- Task goal -
Render the lines below as a numbered list, omitting the blank lines and leaving the pictures out of the answer.

START Information

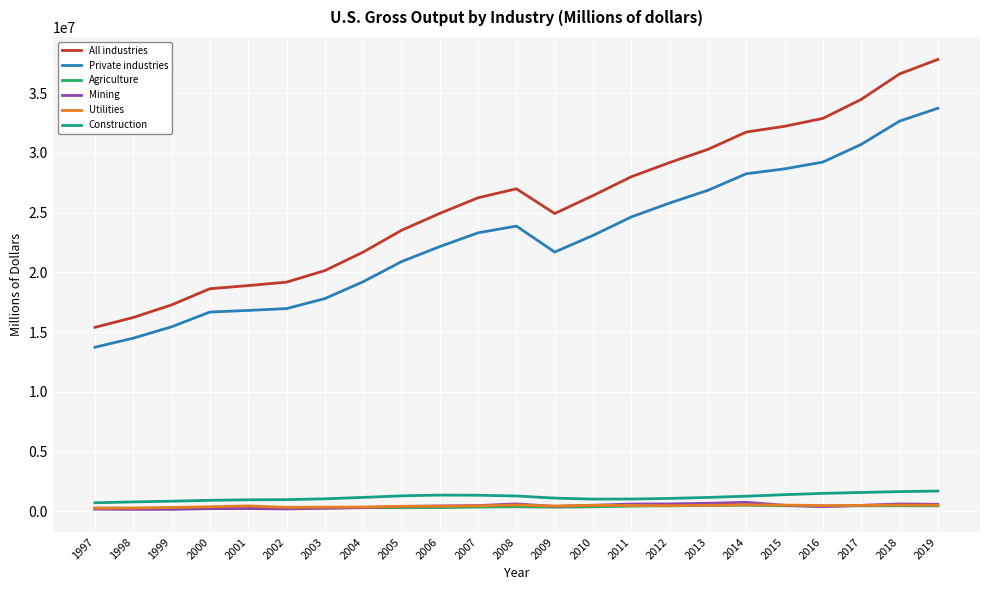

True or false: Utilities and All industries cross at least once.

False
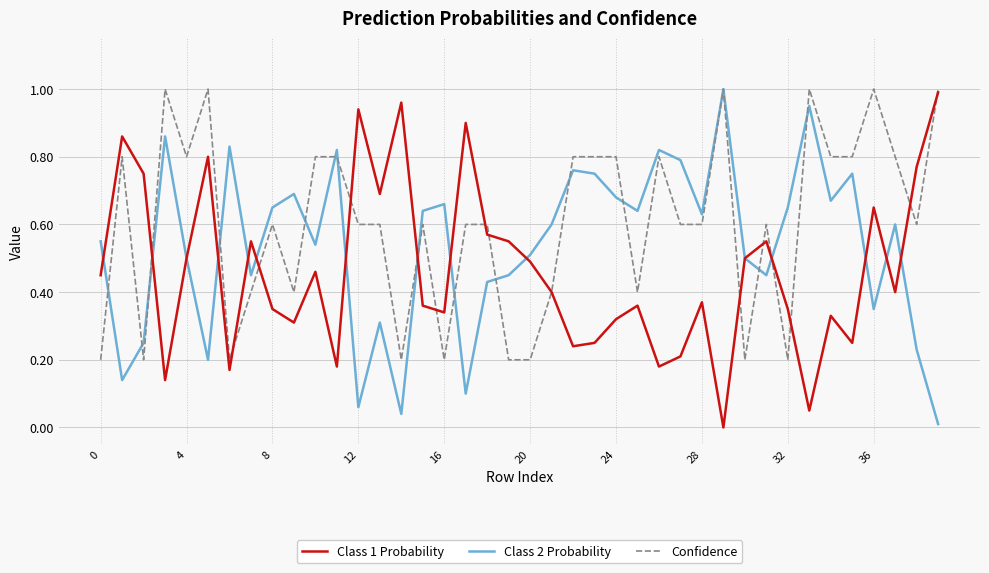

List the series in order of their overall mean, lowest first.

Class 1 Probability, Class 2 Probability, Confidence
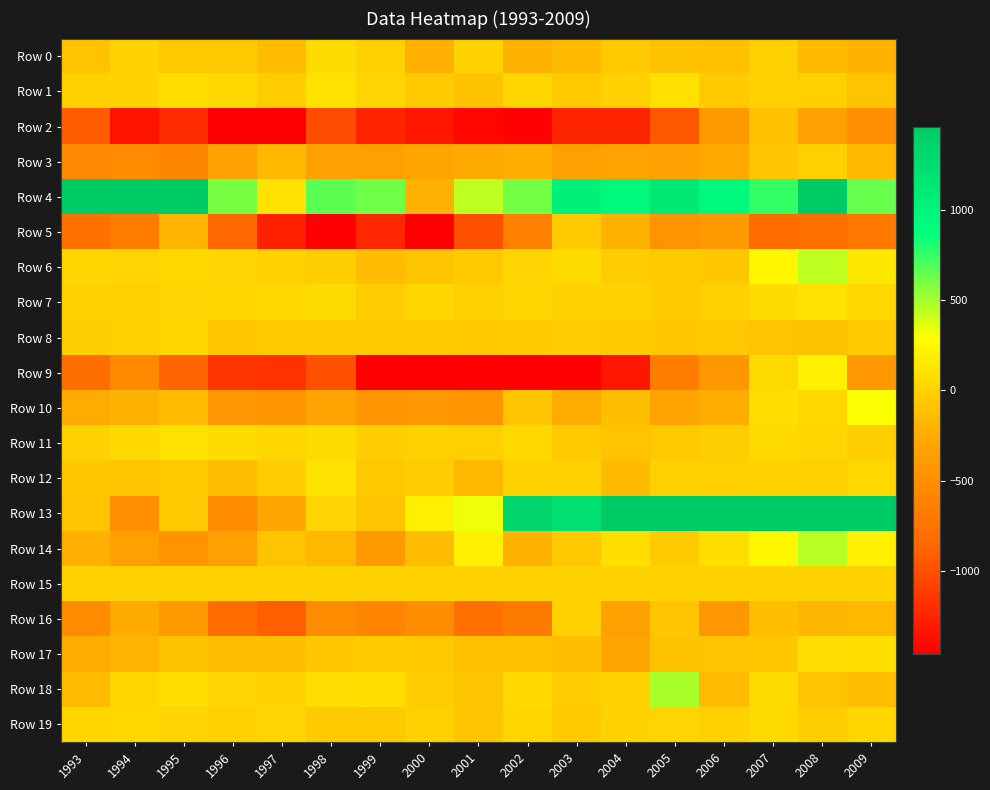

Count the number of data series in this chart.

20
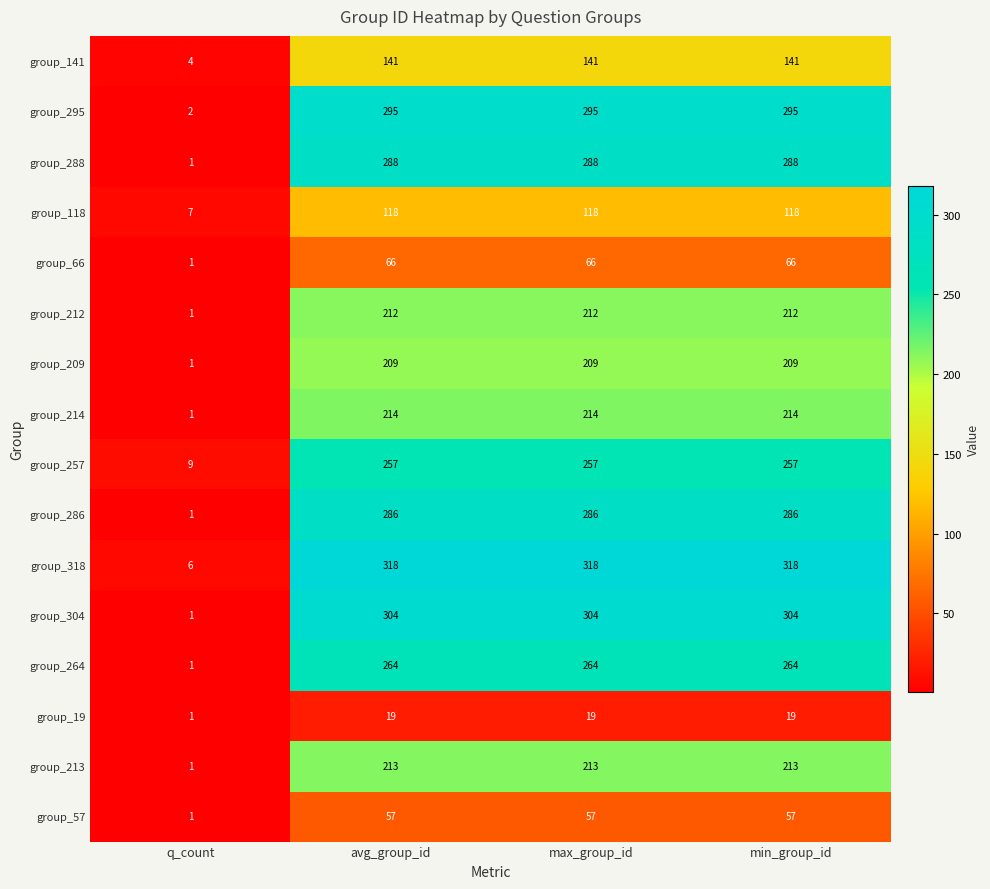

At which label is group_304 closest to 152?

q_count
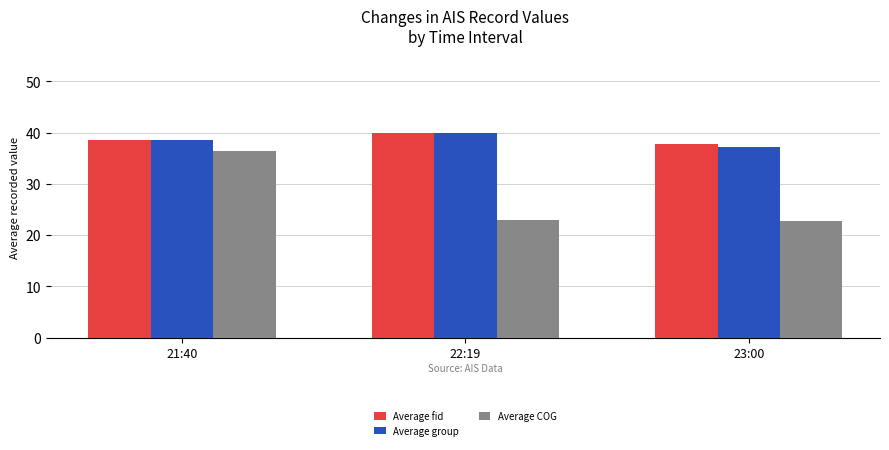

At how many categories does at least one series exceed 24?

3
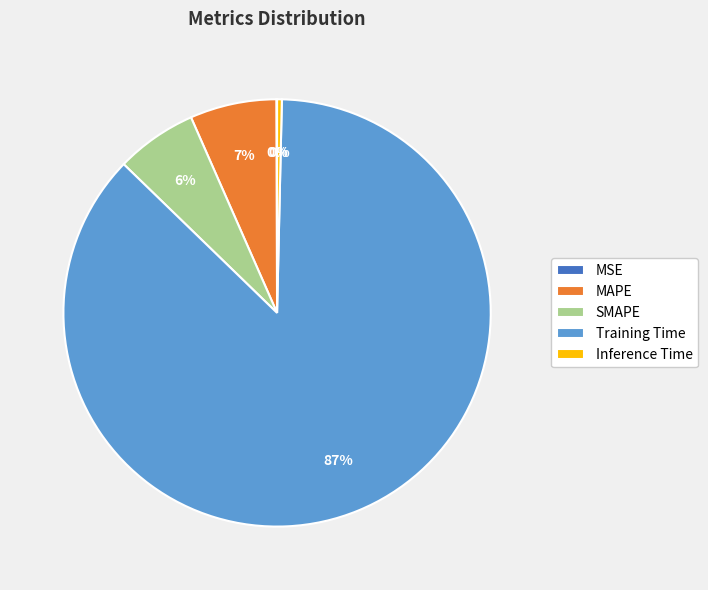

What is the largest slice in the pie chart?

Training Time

END Information

- Result below -
1. True or false: Utilities and All industries cross at least once.
2. False
3. List the series in order of their overall mean, lowest first.
4. Class 1 Probability, Class 2 Probability, Confidence
5. Count the number of data series in this chart.
6. 20
7. At which label is group_304 closest to 152?
8. q_count
9. At how many categories does at least one series exceed 24?
10. 3
11. What is the largest slice in the pie chart?
12. Training Time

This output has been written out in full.